Vous avez développé un programme en partenariat avec la Fondation Société Générale en Côte-d’Ivoire. Pouvez-vous nous le présenter ?

 

Empow’Her est présent en Côte-d’Ivoire depuis deux ans. Nous avons en premier lieu établi un diagnostic de l’entrepreneuriat dans le pays. Premier constat : il s’avère qu’un fossé existe entre Abidjan, capitale économique, et le reste du pays. Deuxièmement, la Côte-d’Ivoire compte plus de femmes entrepreneures que d’hommes entrepreneurs, c’est le seul pays au monde qui a cette spécificité. Pour autant, il n’est reconnu que 10 % d’entrepreneuriat féminin, car une majorité de femmes exerce de manière informelle. Ce public est plus vulnérable, isolé, avec un moindre accompagnement. Notre enjeu est de proposer des services qualitatifs, accessibles dans tout le pays, notamment dans les régions rurales. Nous avons donc lancé le programme SPARK avec la Fondation Société Générale, pour encourager les femmes à entreprendre, essentiellement dans les zones géographiques isolées. La première promotion a concerné Soubré, au sud-ouest du pays. Une deuxième promotion est prévue à Abidjan et une troisième à Bouaké. Nous associons au programme les collaborateurs Société Générale de la filiale ivoirienne. Ils apportent une plus-value en partageant leur expertise et leur expérience. Plusieurs séminaires sont prévus dans les prochains mois pour une trentaine de femmes.

 

Comment envisagez-vous le développement d’Empow’Her ?

 

Nous voulons accompagner 5 000 femmes cette année, soit trois fois plus qu’en 2018. Nous pouvons atteindre cet objectif en sensibilisant des femmes éloignées des dispositifs traditionnels d’accompagnement, en zone rurale ou dans les quartiers prioritaires principalement. Nous souhaitons aussi organiser un réseau de formateurs, qui deviendront des personnes-relais et enfin imaginer un dispositif exportable dans les pays qui veulent répliquer le savoir-faire et l’expertise de l’association.

 

Est-il, selon vous, plus facile de parler d’égalité dans le monde de l’entrepreneuriat aujourd’hui ?

 

Je suis heureuse de voir un intérêt grandissant pour le sujet. Aujourd’hui, peu de fondations sont dédiées aux droits des femmes mais agissent sur ce thème via des sujets transversaux comme l’environnement, l’impact social… Pour faciliter l’égalité des chances entre tous, il est nécessaire de prendre en compte l’égalité entre les femmes et les hommes.

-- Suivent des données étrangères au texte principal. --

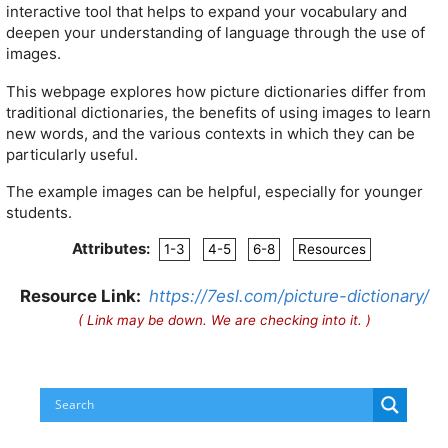
interactive tool that helps to expand your vocabulary and
deepen your understanding of language through the use of
images.
This webpage explores how picture dictionaries differ from
traditional dictionaries, the benefits of using images to learn
new words, and the various contexts in which they can be
particularly useful.
The example images can be helpful, especially for younger
students.
Attributes:
1-3
4-5
6-8
Resources
Resource Link:
https://7esl.com/picture-dictionary/
( Link may be down. We are checking into it. )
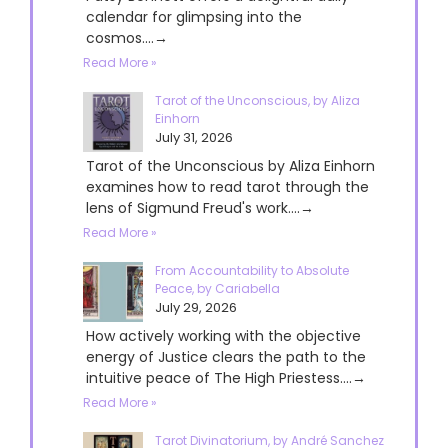
calendar for glimpsing into the
cosmos....→
Read More »
Tarot of the Unconscious, by Aliza
Einhorn
July 31, 2026
Tarot of the Unconscious by Aliza Einhorn
examines how to read tarot through the
lens of Sigmund Freud's work....→
Read More »
From Accountability to Absolute
Peace, by Cariabella
July 29, 2026
How actively working with the objective
energy of Justice clears the path to the
intuitive peace of The High Priestess....→
Read More »
Tarot Divinatorium, by André Sanchez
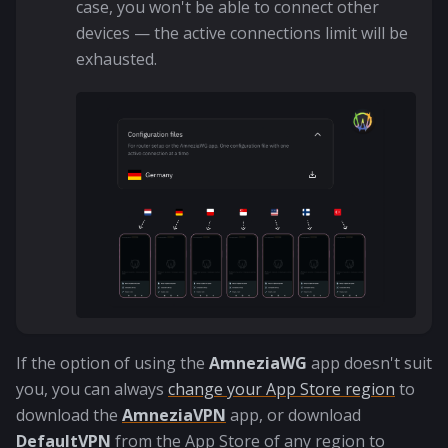
case, you won't be able to connect other
devices — the active connections limit will be
exhausted.
If the option of using the
AmneziaWG
app doesn't suit
you, you can always
change your App Store region
to
download the
AmneziaVPN
app, or download
DefaultVPN
from the App Store of any region to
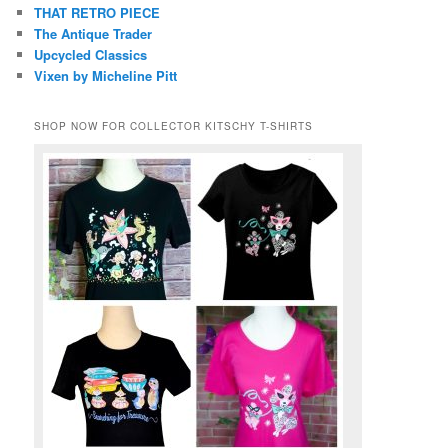
THAT RETRO PIECE
The Antique Trader
Upcycled Classics
Vixen by Micheline Pitt
SHOP NOW FOR COLLECTOR KITSCHY T-SHIRTS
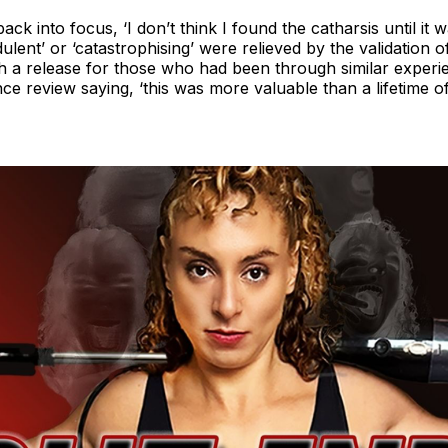
k into focus, ‘I don’t think I found the catharsis until it w
dulent’ or ‘catastrophising’ were relieved by the validation 
h a release for those who had been through similar experie
ce review saying, ‘this was more valuable than a lifetime o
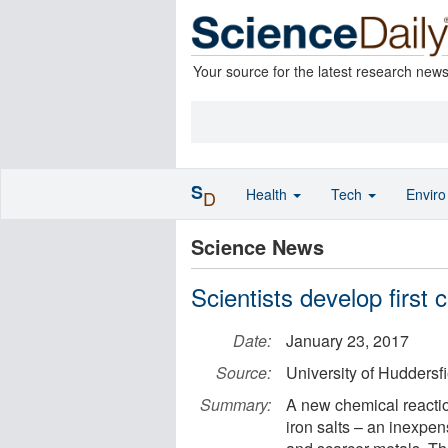
Your source for the latest research new
S
Health
Tech
Envir
D
Science News
Scientists develop first 
Date:
January 23, 2017
Source:
University of Huddersfi
Summary:
A new chemical reactio
iron salts – an inexpen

Je vois aussi de nombreux débats en France sur l’absence des femmes dans l’entrepreneuriat. Empow’Her veut s’affranchir du discours dominant qui propose aux femmes de s’adapter à la culture masculine du secteur. Comment prendre en compte la diversité des profils ? Cela est un enjeu pour les femmes, comme pour toutes les minorités. L’écosystème doit encore évoluer.